▸ **Instruction**
Copy out the entire listing word for word.
** Exercise input follows **
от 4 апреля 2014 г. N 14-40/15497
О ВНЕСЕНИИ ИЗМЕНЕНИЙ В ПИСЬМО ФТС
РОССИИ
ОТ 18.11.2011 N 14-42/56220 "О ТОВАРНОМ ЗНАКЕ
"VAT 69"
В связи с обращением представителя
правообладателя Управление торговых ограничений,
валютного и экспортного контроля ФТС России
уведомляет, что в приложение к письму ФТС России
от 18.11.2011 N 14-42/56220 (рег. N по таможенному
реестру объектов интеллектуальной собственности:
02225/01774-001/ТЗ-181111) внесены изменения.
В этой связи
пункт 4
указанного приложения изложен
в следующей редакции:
** End of Exercise input **
▸ **Answer to the problem**
от 4 апреля 2014 г. N 14-40/15497
О ВНЕСЕНИИ ИЗМЕНЕНИЙ В ПИСЬМО ФТС
РОССИИ
ОТ 18.11.2011 N 14-42/56220 "О ТОВАРНОМ ЗНАКЕ
"VAT 69"
В связи с обращением представителя
правообладателя Управление торговых ограничений,
валютного и экспортного контроля ФТС России
уведомляет, что в приложение к письму ФТС России
от 18.11.2011 N 14-42/56220 (рег. N по таможенному
реестру объектов интеллектуальной собственности:
02225/01774-001/ТЗ-181111) внесены изменения.
В этой связи
пункт 4
указанного приложения изложен
в следующей редакции:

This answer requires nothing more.